# Stated goal 1
Rewrite the by-election text from "UK parliamentary by-election" through "post voting system.", changing "first past the post" to "plurality".
# Stated goal 2
Answer these questions about the 1912 Crewe by-election from the text.
(a) On what date was the by-election held?
(b) Since which election had Walter McLaren been MP for Crewe?
(c) What percentage of the vote did Murphy receive?
# Source start
1912 Crewe by-election
| 26 July 1912 |
| Candidate | Craig | Murphy | Holmes |
| Party | Unionist | Liberal | Labour |
| Popular vote | 6,260 | 5,294 | 2,485 |
| Percentage | 44.6% | 37.7% | 17.7% |
| MP before election Walter McLaren Liberal | Subsequent MP Joseph Davies Liberal |

= 1912 Crewe by-election =

UK parliamentary by-election

The 1912 Crewe by-election was a Parliamentary by-election held on 26 July 1912. The constituency returned one Member of Parliament (MP) to the House of Commons of the United Kingdom, elected by the first past the post voting system.

==Vacancy==
Walter McLaren had been Liberal MP for the seat of Crewe since the April 1910 By-Election. In 1912, he died causing the vacancy.
# Source end
# Data start
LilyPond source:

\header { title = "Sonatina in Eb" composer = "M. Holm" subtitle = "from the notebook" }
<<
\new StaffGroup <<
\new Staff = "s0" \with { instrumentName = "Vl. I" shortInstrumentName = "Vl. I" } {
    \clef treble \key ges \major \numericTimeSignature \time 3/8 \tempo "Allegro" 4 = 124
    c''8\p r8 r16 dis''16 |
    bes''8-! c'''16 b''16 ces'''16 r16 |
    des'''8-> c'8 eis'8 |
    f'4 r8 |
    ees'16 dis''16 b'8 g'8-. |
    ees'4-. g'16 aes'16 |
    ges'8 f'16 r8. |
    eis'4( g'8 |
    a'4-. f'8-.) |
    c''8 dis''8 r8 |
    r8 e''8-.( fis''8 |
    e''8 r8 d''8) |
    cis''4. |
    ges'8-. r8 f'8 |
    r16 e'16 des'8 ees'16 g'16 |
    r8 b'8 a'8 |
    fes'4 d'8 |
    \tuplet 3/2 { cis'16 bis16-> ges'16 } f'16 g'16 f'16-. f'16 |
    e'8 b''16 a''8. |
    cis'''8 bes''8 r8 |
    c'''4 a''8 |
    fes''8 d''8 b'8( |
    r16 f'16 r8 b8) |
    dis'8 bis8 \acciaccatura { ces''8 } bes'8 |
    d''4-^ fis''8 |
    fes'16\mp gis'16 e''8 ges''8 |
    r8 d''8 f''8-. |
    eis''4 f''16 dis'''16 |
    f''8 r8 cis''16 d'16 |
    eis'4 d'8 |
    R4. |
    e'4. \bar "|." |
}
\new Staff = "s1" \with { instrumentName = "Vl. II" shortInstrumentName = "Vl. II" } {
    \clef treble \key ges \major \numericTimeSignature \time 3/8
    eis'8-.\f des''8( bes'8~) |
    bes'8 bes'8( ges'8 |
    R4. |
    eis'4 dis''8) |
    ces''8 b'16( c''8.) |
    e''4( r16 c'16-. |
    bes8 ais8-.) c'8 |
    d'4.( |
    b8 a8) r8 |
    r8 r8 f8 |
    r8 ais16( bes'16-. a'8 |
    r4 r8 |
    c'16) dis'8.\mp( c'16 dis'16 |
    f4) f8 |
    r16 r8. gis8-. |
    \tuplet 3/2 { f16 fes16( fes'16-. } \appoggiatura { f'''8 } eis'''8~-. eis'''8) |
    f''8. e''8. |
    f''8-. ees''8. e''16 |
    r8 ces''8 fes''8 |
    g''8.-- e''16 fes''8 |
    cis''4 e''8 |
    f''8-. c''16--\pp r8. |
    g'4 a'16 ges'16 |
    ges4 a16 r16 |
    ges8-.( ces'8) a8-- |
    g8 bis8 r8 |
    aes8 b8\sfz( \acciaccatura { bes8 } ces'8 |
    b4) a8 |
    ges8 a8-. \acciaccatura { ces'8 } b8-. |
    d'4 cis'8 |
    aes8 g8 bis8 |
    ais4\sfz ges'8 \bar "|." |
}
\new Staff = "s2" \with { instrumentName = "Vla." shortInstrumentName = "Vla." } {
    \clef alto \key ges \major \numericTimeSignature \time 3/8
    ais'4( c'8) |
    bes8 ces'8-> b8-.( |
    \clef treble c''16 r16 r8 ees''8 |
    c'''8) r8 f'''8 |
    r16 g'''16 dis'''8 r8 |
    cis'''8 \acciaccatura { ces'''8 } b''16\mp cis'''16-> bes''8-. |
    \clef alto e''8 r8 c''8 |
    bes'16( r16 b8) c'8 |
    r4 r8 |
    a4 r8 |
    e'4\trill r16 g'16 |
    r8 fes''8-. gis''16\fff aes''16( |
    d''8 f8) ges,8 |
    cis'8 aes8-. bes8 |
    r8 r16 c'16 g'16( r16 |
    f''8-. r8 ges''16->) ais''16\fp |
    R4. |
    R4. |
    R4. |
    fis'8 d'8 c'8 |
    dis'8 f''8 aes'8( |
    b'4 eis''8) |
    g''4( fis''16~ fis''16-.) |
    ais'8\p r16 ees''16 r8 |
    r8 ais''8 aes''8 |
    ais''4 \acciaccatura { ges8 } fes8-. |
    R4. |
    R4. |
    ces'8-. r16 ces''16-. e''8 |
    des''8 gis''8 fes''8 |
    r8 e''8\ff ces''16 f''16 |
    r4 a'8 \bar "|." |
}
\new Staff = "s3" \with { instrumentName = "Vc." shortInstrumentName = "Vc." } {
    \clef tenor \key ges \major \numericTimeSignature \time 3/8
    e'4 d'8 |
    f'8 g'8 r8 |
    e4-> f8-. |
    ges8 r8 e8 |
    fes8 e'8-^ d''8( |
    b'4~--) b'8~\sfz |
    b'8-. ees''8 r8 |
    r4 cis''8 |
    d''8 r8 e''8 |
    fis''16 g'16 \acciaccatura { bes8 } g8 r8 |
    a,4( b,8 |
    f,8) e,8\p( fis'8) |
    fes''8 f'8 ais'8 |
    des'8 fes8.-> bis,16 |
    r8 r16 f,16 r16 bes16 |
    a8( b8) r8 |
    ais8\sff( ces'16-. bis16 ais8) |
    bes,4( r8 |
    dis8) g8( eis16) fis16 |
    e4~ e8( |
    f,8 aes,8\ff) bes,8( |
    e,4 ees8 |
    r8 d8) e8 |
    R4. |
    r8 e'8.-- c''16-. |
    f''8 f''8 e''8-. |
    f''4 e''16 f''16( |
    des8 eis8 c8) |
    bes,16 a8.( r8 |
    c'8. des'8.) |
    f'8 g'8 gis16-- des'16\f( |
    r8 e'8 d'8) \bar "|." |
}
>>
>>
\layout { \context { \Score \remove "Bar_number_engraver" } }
# Data end
# Written reply 1
UK parliamentary by-election

The 1912 Crewe by-election was a Parliamentary by-election held on 26 July 1912. The constituency returned one Member of Parliament (MP) to the House of Commons of the United Kingdom, elected by the plurality voting system.

# Written reply 2
(a) 26 July 1912
(b) The April 1910 by-election
(c) 37.7%